- Yang Perlu Dikerjakan
Tolong tuliskan kembali dengan tepat bagian teks tentang pesantren yang dibuka dengan kata-kata berisi "Keberadaan pesantren sampai" dan ditutup dengan "emosional, dan spiritual.".

- Teks Pilihan
━━━━━━━━━━━━━━━━━━━━
Catatan dari Seminar “Pesantren, Kepemimpinan Nasional dan Masa Depan Indonesia”, Mercure Hotel, Ancol, 30-31 Maret 2012
EKSISTENSI pondok pesantren di tengah arus modernitas saat ini tetap signifikan. Sebagai lembaga pendidikan tertua di Indonesia pesantren memiliki kontribusi penting dalam mencerdaskan kehidupan bangsa. Lembaga pendidikan ini layak dipertimbangkan dalam proses pembangunan bangsa di bidang pendidikan, keagamaan dan moral. Ditinjau secara historis, pesantren memiliki pengalaman luar biasa dalam membina, mencerdaskan dan mengembangkan masyarakat. Bahkan, pesantren mampu meningkatkan perannya secara mandiri dengan menggali potensi yang dimiliki masyarakat di sekitarnya. Pesantren telah lama menyadari bahwa pembangunan sumber daya manusia (SDM) tidak hanya menjadi tanggung jawab pemerintah, tetapi juga semua komponen masyarakat, termasuk dunia pesantren sendiri.
Keberadaan pesantren sampai saat ini membuktikan keberhasilannya menjawab tantangan zaman. Kemampuan adaptatif pesantren atas perkembangan zaman memperkuat eksistensinya sekaligus menunjukkan keunggulannya. Keunggulan tersebut terletak pada kemampuan pesantren menggabungkan kecerdasan intelektual, emosional, dan spiritual.
Dalam rangka mengembangkan peran pesantren dalam pembangunan SDM yang berkualitas dan merumuskan langkah strategis pesantren dalam membangun pendidikan, pada tanggal 30-31 Maret 2012 yang lalu, Majelis Komunikasi Alumni Babakan (Makom Albab) bekerjasama dengan Yayasan Amal al-Biruni menyelenggarakan Seminar Nasional bertajuk “Pesantren, Kepemimpinan Nasional dan Masa Depan Indonesia”. Menurut Dr. H. Affandi Mochtar, MA, penggagas acara ini menjelaskan, di samping diselenggarakan untuk menjalin silaturrahim dan mempererat tali persaudaraan di antara para alumni Pondok Pesantren Babakan Ciwaringin Cirebon, juga dalam rangka Haul al-Maghfurlah KH. Amin Sepuh dan KH. Muhammad Sanusi. Di masa kepemimpinan kedua tokoh kharismatik ini, menurut Affandi, Pondok Pesantren Babakan Ciwaringin berada di puncak kemajuan dan berada dalam satu komando kepengasuhan yang menyatu sebelumnya akhirnya, pada periode-periode selanjutnya, berkembang menjadi beberapa pesantren yang masing-masing dipimpin oleh seorang kyai.
━━━━━━━━━━━━━━━━━━━━
- Bahan Kajian
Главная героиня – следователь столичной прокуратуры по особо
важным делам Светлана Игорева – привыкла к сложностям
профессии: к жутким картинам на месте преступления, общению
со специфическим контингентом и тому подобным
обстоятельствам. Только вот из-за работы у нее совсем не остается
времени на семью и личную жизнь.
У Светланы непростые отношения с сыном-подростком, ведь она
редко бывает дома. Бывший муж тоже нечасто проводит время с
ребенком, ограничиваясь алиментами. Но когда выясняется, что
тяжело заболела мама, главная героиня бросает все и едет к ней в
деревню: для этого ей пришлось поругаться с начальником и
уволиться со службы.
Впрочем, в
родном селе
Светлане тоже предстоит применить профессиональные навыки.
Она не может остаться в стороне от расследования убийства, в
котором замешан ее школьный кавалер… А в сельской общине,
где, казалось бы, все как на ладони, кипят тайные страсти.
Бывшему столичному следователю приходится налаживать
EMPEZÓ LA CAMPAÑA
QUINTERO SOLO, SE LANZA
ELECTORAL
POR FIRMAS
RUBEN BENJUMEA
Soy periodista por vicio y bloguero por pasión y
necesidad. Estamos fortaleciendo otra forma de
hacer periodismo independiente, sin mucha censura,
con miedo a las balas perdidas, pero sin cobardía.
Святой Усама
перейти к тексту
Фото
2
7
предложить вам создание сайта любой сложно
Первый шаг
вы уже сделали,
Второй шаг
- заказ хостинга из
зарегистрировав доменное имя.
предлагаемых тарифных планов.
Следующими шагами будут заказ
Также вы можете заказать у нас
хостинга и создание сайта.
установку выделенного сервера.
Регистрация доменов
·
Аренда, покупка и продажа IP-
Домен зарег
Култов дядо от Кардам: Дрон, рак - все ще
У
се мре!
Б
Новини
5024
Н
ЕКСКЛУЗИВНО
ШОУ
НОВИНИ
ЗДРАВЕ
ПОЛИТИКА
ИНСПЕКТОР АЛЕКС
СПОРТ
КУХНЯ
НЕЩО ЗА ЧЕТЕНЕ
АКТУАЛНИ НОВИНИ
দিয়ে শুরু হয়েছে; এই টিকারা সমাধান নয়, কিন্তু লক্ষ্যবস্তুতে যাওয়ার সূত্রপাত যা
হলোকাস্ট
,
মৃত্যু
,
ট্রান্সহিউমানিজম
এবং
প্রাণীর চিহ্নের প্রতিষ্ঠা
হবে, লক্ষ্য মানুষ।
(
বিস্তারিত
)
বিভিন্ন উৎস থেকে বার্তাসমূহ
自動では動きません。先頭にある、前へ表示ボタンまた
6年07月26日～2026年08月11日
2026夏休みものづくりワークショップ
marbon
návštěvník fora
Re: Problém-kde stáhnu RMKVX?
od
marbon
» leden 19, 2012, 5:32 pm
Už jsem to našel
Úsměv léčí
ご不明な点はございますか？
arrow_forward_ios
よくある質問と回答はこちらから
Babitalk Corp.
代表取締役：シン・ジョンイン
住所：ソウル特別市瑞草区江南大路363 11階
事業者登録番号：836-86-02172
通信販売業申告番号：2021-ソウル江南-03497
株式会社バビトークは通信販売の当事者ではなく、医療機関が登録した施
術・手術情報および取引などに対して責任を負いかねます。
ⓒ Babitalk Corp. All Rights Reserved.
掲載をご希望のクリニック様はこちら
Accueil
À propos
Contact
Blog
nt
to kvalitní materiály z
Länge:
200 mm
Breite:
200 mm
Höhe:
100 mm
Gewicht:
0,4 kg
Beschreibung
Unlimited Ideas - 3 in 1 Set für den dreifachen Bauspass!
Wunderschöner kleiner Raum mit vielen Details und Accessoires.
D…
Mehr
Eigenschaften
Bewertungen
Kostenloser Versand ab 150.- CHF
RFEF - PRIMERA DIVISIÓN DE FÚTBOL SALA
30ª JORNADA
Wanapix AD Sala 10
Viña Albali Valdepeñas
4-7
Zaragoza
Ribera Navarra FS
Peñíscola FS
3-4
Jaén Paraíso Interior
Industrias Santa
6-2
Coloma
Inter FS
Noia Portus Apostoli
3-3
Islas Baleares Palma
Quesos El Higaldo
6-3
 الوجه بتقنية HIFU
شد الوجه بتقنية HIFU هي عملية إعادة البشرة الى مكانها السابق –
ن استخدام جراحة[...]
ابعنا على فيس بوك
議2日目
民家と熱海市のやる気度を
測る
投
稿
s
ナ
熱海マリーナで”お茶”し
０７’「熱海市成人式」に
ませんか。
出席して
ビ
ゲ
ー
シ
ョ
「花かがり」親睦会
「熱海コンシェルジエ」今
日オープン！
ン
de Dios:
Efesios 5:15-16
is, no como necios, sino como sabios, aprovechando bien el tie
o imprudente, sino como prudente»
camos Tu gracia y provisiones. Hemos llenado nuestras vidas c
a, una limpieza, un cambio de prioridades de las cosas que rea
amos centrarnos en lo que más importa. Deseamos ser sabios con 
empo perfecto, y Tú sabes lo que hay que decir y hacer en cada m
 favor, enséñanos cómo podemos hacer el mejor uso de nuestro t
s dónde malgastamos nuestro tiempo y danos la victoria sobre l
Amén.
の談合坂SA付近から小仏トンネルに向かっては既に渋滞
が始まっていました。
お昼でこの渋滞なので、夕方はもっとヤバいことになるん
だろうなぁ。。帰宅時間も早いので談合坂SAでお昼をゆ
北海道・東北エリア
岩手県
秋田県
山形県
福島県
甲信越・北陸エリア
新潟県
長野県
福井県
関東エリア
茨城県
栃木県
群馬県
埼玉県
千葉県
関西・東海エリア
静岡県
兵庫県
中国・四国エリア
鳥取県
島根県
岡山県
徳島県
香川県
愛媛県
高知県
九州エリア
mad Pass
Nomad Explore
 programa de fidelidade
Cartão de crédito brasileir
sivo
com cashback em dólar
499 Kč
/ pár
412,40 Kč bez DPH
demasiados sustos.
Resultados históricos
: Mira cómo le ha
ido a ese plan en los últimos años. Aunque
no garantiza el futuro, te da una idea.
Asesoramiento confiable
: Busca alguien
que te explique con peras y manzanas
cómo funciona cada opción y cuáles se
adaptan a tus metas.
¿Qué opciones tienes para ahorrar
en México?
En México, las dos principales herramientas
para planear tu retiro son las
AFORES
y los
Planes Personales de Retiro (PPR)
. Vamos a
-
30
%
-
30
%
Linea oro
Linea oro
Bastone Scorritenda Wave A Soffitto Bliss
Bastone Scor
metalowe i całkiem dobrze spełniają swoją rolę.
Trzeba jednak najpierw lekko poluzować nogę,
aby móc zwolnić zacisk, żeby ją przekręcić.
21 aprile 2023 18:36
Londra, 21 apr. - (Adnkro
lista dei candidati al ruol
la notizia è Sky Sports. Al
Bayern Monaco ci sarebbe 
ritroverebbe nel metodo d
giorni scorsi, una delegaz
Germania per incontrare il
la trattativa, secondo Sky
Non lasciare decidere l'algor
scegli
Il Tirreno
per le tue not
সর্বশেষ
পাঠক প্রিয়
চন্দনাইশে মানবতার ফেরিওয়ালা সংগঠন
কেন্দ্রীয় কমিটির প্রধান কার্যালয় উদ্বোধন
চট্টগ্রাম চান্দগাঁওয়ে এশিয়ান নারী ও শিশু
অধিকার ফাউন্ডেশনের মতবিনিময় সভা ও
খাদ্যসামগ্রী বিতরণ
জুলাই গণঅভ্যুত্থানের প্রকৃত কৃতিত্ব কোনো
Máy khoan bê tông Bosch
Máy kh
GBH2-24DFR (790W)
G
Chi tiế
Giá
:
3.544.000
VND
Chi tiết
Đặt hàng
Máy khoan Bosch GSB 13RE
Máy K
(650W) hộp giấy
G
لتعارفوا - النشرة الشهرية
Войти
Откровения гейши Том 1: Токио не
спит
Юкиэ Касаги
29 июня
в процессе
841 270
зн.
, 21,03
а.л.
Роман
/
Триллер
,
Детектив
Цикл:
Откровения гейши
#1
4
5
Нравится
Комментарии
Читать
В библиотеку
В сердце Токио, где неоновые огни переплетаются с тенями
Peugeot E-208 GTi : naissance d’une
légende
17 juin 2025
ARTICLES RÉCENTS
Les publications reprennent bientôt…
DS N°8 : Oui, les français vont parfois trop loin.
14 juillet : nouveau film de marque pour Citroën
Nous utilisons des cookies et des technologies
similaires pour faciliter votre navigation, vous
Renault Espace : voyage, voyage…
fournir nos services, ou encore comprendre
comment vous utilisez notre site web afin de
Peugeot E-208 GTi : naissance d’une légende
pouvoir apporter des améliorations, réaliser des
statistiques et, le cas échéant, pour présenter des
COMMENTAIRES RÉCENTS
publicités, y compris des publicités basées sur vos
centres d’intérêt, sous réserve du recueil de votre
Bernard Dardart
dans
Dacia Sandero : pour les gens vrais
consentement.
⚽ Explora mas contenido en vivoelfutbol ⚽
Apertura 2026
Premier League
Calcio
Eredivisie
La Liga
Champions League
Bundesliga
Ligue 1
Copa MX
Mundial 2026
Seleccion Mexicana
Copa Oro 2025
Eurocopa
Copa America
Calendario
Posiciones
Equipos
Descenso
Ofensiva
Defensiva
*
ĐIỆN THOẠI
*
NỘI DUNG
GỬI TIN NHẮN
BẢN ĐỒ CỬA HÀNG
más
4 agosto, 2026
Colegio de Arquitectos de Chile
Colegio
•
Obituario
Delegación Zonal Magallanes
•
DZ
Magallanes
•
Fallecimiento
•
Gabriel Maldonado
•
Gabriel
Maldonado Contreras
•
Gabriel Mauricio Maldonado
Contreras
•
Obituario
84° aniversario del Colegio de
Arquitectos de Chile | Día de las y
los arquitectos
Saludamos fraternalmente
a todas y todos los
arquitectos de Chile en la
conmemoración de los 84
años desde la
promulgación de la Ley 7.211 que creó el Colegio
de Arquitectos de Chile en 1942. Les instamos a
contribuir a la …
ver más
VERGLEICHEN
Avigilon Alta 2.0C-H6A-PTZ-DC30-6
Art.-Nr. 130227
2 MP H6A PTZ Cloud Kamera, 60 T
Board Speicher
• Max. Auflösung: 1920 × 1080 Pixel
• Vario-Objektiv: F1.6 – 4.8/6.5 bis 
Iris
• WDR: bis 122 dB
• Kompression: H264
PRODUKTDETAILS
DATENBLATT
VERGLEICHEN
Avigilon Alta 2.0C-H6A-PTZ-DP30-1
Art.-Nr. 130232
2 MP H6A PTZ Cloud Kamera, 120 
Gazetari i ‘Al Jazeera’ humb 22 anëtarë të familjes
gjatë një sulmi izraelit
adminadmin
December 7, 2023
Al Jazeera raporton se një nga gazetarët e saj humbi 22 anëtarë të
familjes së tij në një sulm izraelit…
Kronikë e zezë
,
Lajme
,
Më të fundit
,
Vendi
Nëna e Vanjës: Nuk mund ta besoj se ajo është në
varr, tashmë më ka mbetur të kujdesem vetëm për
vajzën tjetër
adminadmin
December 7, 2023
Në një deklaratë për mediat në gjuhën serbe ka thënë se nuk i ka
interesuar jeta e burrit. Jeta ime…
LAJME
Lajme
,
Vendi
━━━━━━━━━━━━━━━━━━━━
- Jawaban
Keberadaan pesantren sampai saat ini membuktikan keberhasilannya menjawab tantangan zaman. Kemampuan adaptatif pesantren atas perkembangan zaman memperkuat eksistensinya sekaligus menunjukkan keunggulannya. Keunggulan tersebut terletak pada kemampuan pesantren menggabungkan kecerdasan intelektual, emosional, dan spiritual.